For the last couple of years I’ve been wrapping my brain around the question of knowledge representation and the decision making process within the ..uh, brain. I’m not fully there yet, but I am close to the conclusion that the basic principles can be modelled using simple probability theory, applied in a hierarchical manner. The deeper the hierarchy, the more intelligent the being, in general.
Conversely, looking at all the research around modelling neurons directly in software for emulating brain like behavior; maybe all that goo in our cranial cavity is actually nature’s way of building something that can do mathematical operations, albeit massively in parallel? Do we really need to model the brain dendrite by dendrite, axon by axon, synapse by synapse to be able to get the same basic functionality in software?

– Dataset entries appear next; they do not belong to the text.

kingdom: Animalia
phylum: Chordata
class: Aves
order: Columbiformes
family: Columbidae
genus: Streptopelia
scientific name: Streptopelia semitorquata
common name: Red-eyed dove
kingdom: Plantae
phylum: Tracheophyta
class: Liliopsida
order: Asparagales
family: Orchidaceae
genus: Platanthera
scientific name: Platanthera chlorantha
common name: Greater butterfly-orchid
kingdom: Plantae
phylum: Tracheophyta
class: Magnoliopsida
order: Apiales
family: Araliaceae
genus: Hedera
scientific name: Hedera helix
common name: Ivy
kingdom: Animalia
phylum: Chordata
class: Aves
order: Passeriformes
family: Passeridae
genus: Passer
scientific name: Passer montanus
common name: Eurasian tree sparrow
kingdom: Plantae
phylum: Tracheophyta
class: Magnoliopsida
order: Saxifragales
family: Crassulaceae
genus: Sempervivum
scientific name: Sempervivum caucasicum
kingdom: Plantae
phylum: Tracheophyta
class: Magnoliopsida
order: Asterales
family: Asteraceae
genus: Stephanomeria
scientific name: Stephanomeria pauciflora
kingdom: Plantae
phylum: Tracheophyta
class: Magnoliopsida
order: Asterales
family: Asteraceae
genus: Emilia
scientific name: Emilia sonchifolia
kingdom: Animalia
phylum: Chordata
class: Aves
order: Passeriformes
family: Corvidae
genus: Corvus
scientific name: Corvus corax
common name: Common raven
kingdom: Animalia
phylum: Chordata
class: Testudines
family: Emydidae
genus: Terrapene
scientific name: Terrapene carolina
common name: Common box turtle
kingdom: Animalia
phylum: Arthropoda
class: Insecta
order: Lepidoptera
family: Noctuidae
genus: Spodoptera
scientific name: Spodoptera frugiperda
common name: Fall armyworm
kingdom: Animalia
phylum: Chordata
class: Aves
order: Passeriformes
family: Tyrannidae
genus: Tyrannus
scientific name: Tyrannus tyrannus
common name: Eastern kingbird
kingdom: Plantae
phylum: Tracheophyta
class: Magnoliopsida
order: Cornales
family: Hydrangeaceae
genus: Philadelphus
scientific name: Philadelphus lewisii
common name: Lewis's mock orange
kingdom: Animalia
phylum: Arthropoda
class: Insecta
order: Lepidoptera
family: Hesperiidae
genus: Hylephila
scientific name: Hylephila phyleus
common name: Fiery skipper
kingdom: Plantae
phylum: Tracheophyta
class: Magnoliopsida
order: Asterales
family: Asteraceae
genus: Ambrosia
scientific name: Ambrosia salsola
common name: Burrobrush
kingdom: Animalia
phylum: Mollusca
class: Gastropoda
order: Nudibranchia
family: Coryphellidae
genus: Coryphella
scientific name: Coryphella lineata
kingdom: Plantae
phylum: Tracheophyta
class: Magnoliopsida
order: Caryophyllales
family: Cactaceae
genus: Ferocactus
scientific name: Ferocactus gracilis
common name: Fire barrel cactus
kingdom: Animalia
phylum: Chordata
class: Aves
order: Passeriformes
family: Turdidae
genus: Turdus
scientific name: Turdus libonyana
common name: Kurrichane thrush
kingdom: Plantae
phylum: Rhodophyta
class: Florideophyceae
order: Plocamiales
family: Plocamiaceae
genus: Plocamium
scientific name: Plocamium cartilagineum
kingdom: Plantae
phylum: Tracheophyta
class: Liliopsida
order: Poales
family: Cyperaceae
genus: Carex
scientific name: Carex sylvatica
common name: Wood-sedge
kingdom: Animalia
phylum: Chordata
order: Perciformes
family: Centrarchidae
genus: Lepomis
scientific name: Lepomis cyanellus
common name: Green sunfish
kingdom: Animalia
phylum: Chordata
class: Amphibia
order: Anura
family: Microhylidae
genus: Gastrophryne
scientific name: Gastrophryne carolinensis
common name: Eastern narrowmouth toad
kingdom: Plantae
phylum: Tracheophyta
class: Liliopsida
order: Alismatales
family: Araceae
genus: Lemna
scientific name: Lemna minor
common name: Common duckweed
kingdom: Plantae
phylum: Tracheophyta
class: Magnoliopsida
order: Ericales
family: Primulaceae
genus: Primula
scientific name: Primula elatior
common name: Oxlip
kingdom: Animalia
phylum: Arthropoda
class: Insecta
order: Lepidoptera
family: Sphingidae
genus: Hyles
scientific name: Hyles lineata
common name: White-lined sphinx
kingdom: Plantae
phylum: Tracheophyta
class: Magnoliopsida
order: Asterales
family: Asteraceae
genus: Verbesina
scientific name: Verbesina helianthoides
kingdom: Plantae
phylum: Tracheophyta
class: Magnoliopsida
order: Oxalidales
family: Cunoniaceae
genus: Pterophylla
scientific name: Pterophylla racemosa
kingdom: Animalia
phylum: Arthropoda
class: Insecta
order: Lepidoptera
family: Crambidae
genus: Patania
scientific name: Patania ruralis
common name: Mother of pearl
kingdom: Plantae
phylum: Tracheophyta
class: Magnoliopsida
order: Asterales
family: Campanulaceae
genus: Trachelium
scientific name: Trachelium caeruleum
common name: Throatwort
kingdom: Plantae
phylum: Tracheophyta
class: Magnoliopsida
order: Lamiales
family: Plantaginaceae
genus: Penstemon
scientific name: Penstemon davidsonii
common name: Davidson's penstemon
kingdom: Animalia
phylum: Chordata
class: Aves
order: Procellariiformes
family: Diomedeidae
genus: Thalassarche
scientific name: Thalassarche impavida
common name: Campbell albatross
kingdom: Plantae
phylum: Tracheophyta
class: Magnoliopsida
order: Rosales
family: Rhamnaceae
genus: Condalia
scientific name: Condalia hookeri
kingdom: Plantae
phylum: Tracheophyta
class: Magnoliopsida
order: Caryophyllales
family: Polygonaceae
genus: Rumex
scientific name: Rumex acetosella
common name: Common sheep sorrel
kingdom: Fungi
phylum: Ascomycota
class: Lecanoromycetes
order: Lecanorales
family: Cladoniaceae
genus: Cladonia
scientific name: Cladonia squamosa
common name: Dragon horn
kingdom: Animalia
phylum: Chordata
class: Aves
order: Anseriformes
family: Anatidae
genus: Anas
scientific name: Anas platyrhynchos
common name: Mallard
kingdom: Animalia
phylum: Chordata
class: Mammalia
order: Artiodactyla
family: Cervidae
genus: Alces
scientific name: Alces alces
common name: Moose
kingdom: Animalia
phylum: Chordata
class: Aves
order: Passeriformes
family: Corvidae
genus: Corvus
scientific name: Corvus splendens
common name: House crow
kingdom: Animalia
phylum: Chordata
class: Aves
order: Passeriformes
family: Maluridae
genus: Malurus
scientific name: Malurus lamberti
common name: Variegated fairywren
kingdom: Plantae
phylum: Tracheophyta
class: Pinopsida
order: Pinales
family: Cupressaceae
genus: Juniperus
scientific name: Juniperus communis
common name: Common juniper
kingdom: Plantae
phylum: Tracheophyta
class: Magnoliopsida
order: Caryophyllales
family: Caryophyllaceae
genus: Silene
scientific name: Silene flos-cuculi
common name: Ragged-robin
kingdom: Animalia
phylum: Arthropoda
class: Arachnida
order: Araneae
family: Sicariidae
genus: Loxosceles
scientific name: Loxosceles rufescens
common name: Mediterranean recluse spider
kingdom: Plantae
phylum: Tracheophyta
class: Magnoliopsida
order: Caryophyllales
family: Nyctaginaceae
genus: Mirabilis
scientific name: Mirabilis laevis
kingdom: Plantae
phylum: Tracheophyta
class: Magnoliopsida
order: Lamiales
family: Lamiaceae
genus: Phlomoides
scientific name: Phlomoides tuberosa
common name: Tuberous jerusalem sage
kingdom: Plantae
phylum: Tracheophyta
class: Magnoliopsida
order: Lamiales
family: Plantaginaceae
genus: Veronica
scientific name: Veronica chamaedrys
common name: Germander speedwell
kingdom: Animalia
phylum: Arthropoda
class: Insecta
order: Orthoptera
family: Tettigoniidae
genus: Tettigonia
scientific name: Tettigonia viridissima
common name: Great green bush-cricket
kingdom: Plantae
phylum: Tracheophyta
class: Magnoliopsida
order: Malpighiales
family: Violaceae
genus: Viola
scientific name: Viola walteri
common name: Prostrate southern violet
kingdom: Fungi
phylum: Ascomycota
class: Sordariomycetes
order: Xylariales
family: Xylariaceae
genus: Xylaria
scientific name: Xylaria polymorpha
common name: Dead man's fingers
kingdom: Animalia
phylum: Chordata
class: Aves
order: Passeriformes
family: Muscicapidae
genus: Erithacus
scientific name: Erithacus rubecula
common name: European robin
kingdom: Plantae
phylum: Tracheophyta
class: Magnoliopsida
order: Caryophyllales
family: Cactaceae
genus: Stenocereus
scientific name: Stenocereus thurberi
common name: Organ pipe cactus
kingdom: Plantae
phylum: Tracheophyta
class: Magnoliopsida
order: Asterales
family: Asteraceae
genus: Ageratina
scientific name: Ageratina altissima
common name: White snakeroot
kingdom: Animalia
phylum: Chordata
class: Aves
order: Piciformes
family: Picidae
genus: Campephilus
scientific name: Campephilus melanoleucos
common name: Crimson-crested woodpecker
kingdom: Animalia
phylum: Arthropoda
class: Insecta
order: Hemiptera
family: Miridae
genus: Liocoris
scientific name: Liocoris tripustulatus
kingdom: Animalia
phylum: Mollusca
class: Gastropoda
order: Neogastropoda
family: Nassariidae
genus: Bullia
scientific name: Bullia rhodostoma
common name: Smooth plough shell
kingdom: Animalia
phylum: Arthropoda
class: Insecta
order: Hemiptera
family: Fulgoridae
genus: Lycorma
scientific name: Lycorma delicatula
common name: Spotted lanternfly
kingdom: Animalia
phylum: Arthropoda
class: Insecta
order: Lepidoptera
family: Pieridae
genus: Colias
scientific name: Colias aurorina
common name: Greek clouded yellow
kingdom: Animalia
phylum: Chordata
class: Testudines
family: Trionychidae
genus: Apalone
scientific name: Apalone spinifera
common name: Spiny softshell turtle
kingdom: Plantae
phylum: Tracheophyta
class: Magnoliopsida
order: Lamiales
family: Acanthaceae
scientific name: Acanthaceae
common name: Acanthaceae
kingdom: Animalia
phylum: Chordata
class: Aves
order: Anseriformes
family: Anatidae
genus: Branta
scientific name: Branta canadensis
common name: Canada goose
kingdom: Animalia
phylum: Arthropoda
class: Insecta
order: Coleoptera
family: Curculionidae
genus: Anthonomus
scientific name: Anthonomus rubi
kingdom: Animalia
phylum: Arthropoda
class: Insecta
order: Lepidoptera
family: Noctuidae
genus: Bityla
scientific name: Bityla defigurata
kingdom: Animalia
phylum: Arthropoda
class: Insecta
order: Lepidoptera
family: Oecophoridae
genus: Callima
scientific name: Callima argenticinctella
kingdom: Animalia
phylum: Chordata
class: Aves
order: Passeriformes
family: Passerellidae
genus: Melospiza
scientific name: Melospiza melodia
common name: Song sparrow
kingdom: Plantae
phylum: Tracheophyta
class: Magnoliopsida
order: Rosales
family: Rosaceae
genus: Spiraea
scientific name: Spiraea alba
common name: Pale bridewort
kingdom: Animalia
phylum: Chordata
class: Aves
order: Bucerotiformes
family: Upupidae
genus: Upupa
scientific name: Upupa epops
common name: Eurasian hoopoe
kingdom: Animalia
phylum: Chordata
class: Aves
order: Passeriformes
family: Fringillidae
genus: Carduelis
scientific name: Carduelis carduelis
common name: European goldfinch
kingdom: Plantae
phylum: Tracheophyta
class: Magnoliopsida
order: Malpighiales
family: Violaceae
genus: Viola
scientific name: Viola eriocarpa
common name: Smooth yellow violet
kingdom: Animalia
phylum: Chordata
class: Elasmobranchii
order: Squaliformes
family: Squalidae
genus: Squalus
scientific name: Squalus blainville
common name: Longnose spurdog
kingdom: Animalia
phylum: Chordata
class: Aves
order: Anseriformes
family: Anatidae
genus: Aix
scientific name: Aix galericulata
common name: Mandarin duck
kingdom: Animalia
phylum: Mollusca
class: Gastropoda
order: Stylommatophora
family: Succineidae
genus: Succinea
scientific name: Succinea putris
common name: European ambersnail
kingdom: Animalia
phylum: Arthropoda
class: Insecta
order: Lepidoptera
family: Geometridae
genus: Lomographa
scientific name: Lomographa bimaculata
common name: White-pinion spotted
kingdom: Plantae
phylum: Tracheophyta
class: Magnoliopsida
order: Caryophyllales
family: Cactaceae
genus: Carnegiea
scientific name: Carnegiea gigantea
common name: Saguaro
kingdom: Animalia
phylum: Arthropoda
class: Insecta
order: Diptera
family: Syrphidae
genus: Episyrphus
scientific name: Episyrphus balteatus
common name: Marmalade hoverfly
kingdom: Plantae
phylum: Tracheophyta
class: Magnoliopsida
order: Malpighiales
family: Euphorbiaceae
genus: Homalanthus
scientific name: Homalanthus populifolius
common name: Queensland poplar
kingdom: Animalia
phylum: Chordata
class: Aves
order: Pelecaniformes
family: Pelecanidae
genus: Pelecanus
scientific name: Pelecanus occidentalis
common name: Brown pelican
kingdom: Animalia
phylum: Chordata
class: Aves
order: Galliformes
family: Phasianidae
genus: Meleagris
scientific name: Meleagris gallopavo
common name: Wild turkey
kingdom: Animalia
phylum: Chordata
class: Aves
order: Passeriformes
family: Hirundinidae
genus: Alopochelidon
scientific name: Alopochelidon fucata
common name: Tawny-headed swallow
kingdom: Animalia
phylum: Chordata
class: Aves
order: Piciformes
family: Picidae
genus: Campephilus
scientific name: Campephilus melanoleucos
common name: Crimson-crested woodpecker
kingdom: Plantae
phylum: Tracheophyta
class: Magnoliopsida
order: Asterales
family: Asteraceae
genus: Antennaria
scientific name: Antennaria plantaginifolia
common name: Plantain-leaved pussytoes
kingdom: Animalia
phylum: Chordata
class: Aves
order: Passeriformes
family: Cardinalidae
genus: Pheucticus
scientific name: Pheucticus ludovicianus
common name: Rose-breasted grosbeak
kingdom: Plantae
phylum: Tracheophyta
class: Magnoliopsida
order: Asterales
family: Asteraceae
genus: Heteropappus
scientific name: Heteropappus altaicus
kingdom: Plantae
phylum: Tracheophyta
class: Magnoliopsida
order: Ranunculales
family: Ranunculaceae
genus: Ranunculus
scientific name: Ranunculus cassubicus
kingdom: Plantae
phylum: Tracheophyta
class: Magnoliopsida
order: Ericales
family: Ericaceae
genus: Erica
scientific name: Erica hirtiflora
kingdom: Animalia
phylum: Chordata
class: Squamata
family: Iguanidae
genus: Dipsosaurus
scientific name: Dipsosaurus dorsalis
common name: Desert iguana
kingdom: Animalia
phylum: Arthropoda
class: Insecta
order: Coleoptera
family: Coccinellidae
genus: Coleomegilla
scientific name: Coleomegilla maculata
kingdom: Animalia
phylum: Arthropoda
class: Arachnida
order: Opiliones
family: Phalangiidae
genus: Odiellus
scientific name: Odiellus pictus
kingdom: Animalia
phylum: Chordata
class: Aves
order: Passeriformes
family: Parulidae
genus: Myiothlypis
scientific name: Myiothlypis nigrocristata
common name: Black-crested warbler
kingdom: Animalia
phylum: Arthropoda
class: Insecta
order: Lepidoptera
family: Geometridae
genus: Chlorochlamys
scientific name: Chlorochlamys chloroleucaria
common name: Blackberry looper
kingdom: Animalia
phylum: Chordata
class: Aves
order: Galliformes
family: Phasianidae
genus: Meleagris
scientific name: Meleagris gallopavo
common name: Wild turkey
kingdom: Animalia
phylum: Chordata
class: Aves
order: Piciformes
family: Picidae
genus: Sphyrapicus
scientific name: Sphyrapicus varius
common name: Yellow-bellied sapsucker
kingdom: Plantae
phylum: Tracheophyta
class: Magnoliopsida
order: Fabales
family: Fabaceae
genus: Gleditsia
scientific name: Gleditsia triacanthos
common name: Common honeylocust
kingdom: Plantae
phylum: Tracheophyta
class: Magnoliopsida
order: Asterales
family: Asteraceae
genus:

Recently I have been researching and writing code for sentence segmentation, a rather well-beaten topic in the research community, particularly for segmenting chinese sentences into words( chinese is ususally written without any spaces betweeen the words/characters). Since I only wanted to create a generic algorithm( and I don’t understand chinese), Ijusttakearegularenglishsentenceandremoveallthespacesbetweenthewordsasmytestinput. (I just take a regular english sentence and remove all the spaces between the words as my test input.)
The algorithm then figures out where exactly to put the spaces such that the output will make sense…or rather, the “most” sense. For example: consider a fragment of an input “isawhim”. This could be “i saw him”, or it could be “is a whim”. If you knew absolutely nothing else about the context in which this was said, what would you choose? Probably the first one. But if you knew that this fragment was preceeded by an “it”, as in “itisawhim”, then its obvious that the second choice is the better one, because “it i saw him” doesn’t “make sense”. Consider the case of “comealong”. If you knew it was succeeded by “now”, then it would be “come along”, but if it was succeeded by “way”, it would be “come a long”. Usually its not just the directly preceeding or succeeding words which provide the evidence, but many words past and beyond.
In layman terms, the algorithm works by creating a running measure of “goodness” across a streaming input of continuous characters without spaces. It doesn’t need to know a start or an end. At every point it evaluates the thousands of possible valid combinations that could be formed over a large number of characters, and eliminates those which would cause goodness to drop in the future. The goal is not to move in the direction of short term maximum goodness, but rather long term lack of badness. In other words, it will do somewhat bad things to get a good future, short of doing something suicidal.
The “long term” is the key here. In time based terms, some activity happens at the milli-second levels( like interpreting the sounds in sentences we hear as words), some happens at the level of “fractions of a second” (applying meaning to the words as we interpret the sentence), and some at seconds( the meaning of a sentence, the emotion within a sentence ). The important thing to note is that activity at higher levels affects past activity at lower levels. For example, someone starts saying the sentence in a nice tone “jack is a…”, the words “great, nice” etc start flashing in our minds, but then the tone changes, and it goes “..complete jerk”, with sarcasm. At this point, the nice image of jack dissolves, and the sentence is interpreted in a different way.
Taking this up to higher levels, its not difficult to visualize how the task of going from point A to point B allows us to tolerate the nastiness of a bad journey, because the pleasure of reaching is much greater than problems encountered during the journey. Going up a level, point B might not actually be a particularly enjoyable city, but we accept it because it might result in a future career advancement.